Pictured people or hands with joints
- - - - - - -

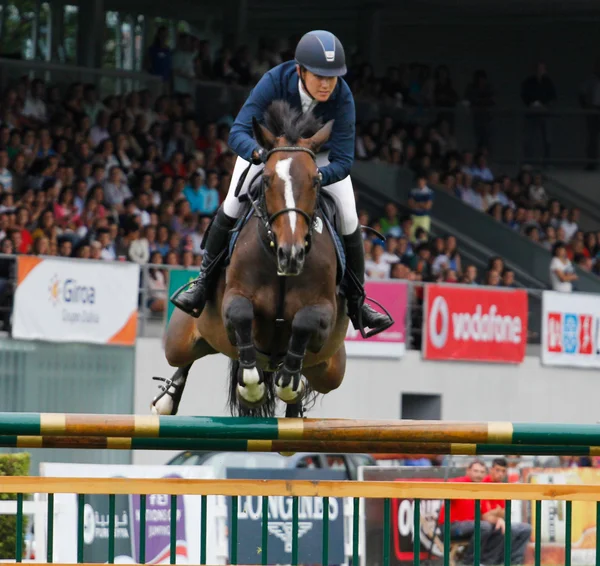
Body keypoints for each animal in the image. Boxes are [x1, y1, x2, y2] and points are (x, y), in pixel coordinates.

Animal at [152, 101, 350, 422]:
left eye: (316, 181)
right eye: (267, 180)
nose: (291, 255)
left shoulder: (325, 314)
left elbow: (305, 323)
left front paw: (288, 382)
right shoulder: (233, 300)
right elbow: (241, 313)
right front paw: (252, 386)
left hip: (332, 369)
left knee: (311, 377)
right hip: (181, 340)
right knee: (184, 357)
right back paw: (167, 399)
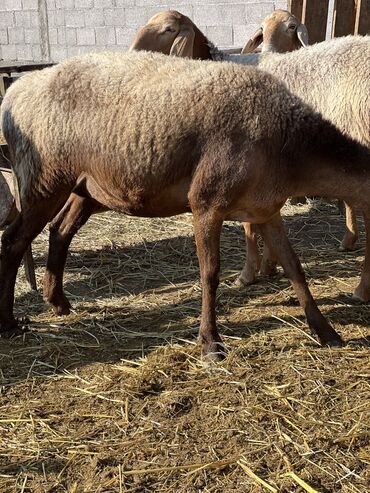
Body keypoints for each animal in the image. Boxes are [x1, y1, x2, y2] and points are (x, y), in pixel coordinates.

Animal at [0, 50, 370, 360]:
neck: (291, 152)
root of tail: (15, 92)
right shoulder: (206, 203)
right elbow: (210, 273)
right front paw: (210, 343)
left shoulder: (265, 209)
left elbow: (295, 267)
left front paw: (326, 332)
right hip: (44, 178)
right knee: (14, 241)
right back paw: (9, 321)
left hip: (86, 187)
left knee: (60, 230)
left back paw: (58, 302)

- - - - - - -

What is required:
Filtering the entries above by the word "back", copy each line that matches.

Solution for this task:
right back paw: (167, 399)
right back paw: (9, 321)
left back paw: (58, 302)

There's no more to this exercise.